Not convinced, Olivia and her friends go back home slightly disappointed that they could not end their vacation on a happy note. But soon, strange things start to happen. They start to see Truth or Dare on party invites, written on desks, on graffiti, and through people with faces that look like a “freaky snapchat filter.” But it becomes all too real when Olivia’s friends start to die. One by one, they start to realize that if they do not play the game, they die.

So Truth or Dare is just a bad horror film where idiots are doing idiot things because they are idiots – thanks, Archer. The film tries to have audiences care for Olivia, Markie, and Lucas by giving them sympathetic arcs. But their dialogue is not nearly juicy enough for us to care, and because it feels a lot like something that comes straight from a teenage soap opera show on basic cable, the scares are flat and we aren’t phased about some of the character deaths. And a large part of those deaths come from characters you do not care about. In fact, you might find yourself asking, why they didn’t die any sooner. The only one with any real depth and an arc is Brad, who is forced to come out to his father. In fact, there is a genuinely good moment between the two which I wish the film had more of.

While one would think it would be easier for these players to keep choosing Truth to stay alive, the script from director Jeff Wadlow and co-writers Jillian Jacobs, Michael Reisz, and Christopher Roach throws just enough curveballs to keep the game going so that its players don’t keep choosing Truth. However, its execution is what will have you rolling your eyes. Sure the Dares can provide scares, very weak ones at that, but we learn a lot about these characters when the game forces them to reveal dark secrets. Secrets that supposedly would kill another person if they ever knew about it. It’s just another attempt to keep the film going when it knows it should already stop.

This is what makes the film’s tone all over the place. It cannot decide if it wants to be a horror or if it wants to be a teenage drama. Though, judging by the execution, it’s more of the latter.
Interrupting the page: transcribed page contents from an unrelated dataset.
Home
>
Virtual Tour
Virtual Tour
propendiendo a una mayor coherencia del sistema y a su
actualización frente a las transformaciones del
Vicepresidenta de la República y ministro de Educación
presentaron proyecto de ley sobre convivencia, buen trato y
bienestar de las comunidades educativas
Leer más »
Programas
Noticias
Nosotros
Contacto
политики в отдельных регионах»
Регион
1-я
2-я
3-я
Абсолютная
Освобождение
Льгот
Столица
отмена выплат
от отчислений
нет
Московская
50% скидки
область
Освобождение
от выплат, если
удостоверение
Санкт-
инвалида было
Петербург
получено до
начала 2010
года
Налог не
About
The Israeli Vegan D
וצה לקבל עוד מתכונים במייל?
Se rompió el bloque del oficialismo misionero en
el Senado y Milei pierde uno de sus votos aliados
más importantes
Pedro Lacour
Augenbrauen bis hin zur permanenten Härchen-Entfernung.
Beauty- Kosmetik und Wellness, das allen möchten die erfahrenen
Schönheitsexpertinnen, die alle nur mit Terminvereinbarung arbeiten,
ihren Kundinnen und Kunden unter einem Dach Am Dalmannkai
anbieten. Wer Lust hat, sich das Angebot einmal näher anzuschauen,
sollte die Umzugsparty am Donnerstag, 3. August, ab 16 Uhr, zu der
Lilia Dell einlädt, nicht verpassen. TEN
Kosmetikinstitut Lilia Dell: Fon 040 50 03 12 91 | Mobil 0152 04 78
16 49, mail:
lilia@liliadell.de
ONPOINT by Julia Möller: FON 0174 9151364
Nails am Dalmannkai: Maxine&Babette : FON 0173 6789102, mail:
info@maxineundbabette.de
That’s why the scares do not work. It’s all prefaced by an insurmountable amount of teenage drama. There is a love triangle between Olivia, Markie, and Tyson that tries to force them to make the difficult choice between truth or dare. Whichever one they choose will likely hurt them physically or emotionally. The scares are cheap at best. Don’t let those freaky faces or calculated scare music fool you. It just does not work.
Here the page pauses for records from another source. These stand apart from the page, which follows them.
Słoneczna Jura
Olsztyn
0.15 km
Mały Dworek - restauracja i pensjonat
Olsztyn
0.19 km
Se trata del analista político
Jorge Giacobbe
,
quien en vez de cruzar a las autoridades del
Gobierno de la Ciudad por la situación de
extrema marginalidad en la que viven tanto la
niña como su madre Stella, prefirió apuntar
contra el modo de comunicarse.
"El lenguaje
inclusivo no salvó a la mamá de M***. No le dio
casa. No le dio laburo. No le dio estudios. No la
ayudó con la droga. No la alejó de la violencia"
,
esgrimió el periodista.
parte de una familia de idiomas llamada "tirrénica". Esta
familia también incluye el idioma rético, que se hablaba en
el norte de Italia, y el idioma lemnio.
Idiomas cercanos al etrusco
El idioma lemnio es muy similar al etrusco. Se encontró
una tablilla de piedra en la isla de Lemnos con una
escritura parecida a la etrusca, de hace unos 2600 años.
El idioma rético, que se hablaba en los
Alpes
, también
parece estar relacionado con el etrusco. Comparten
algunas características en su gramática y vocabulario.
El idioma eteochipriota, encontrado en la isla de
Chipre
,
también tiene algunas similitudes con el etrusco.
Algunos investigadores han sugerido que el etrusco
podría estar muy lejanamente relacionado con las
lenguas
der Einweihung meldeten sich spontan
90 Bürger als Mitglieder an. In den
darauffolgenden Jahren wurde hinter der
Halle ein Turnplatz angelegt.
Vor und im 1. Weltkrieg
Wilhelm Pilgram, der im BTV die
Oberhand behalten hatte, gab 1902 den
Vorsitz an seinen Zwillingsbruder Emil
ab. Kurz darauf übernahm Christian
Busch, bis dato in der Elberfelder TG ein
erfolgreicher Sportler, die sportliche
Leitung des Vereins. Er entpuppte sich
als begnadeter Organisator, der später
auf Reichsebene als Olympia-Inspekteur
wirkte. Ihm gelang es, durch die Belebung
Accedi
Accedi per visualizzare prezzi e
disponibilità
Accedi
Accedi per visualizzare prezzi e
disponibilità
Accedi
So much of this is a practice in making good decisions and being a good judge of character. Even if you were to throw that out the window and suspend disbelief, a large amount of the film is just coincidental. It tries so hard to be a conventional Blumhouse horror film game by turning a simple premise into a film with a low production budget. Sure the game can “scare you” when it appears at the player’s most vulnerable moments. And the drama between Olivia and Markie, with Brad’s limited but very sympathetic arc, is enough to keep you engaged. But it’s not enough to keep this game going. But it sure as hell is more than enough to make you want the game to end.